I shall miss him deeply, and so will the many Maidstonians who have
passed through his hands – not least those who penetrated his
forbidding exterior to find in him the kindly helper of whom they were
in need.

C.P. Holyman

Ted Clifford Award for History

Ted Clifford Award for History

Ted Clifford came to MGS in 1930, the fourth generation of his family to do so. His father, James, was a Governor of the school and a past President of the Old Maidstonians Society. His grandfather and uncle had also been President.
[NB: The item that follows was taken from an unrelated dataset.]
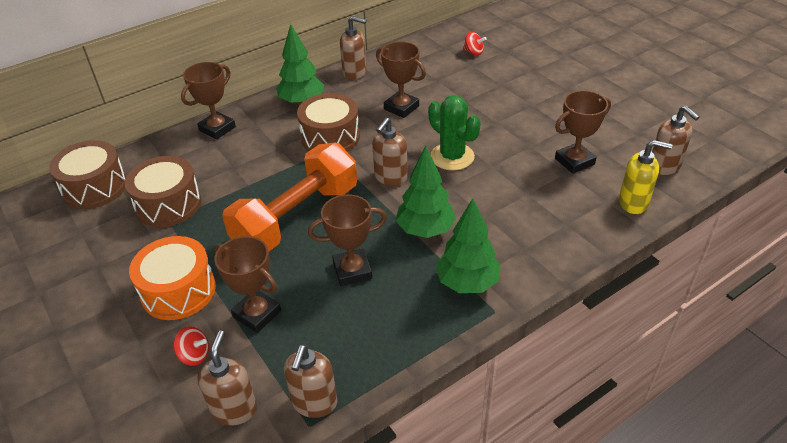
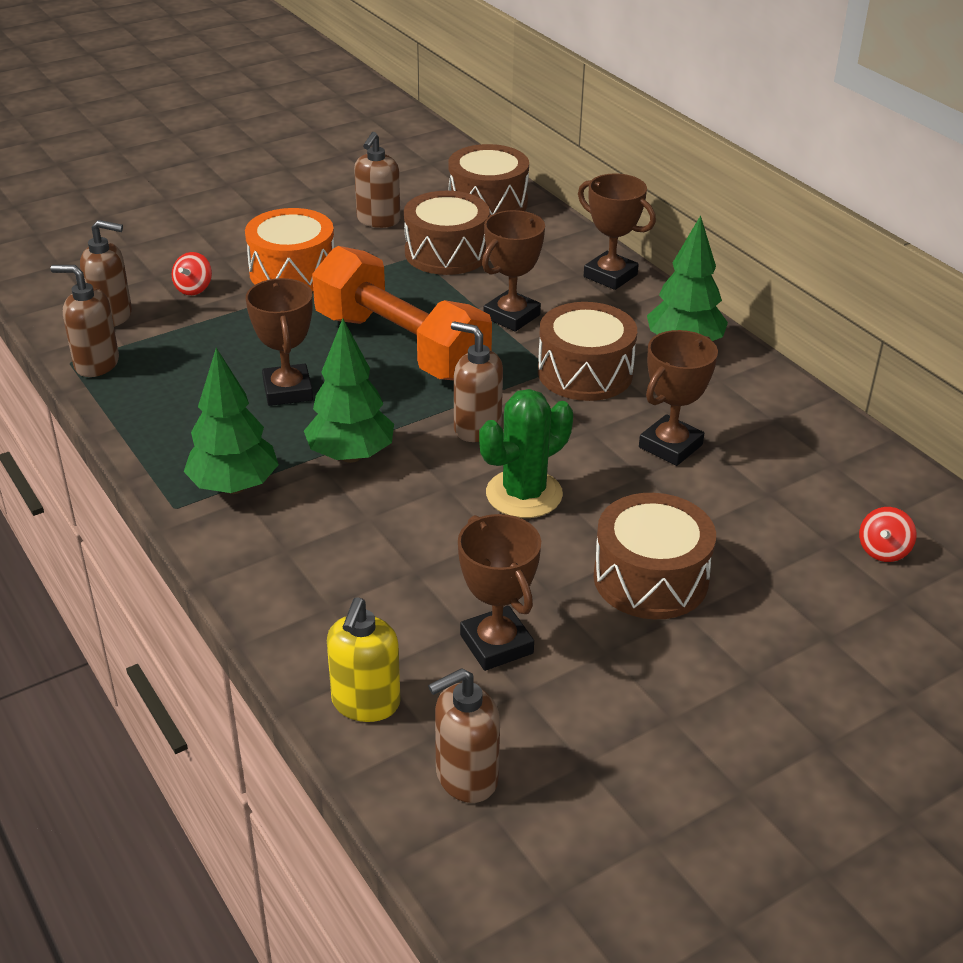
camera: 90 degrees right, 5 degrees down
brown trophy [214,236,281,333] -> brown trophy moved to [482,210,545,332]
brown soap dispenser [340,16,366,80] -> brown soap dispenser moved to [354,132,400,228]
none -> brown drum [593,493,716,619]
The family had a very long connection with Maidstone. The family business, in which Ted spent his entire working life after leaving school in 1938, traced its origins to 1747. When it was finally wound up in 2005 it had spanned 258 years. His forebears had also been active in local politics (both his great-grandfather and grandfather served as Mayor). Ted was a magistrate for over 30 years and Deputy Chairman of the Maidstone Bench, as well as being on the committees of several of the principal almshouse charities (a block of flats in the Holland Road area is named after him).

The call of the family business and the War combined to deprive him of the opportunity of university and his academic potential went to an extent unfulfilled. He was enormously fond of the school and looked back on his 8 years in Barton Road with great affection. He joined the OM Society almost immediately on leaving and became President in 1951 at the age of 29. He rarely missed a Supper, often chivvying several of his contemporaries to join him.

Ted was an excellent chess-player, and had a natural facility with numbers and a deep love of history which lasted all his life. MGS developed all three. He had the odd eccentric party piece – he could, for example, recite the family names of all the twentieth-century Popes in chronological order. He had a sharp eye for character and loved to tell a story; history provided him with an inexhaustible supply of raw material. He believed strongly in colour and narrative flow: possibly outmoded concepts amongst professional historians now, but essential to fire the imagination of boys and kindle a love of the past.

After his death in 2006, his family decided to institute an annual award to be given by the Committee on the Headmaster’s advice to a promising historian either for a particular piece of work or for outstanding general potential in the subject. They donated an inscribed Victorian silver mug in Ted’s memory. The award was first made in 2007.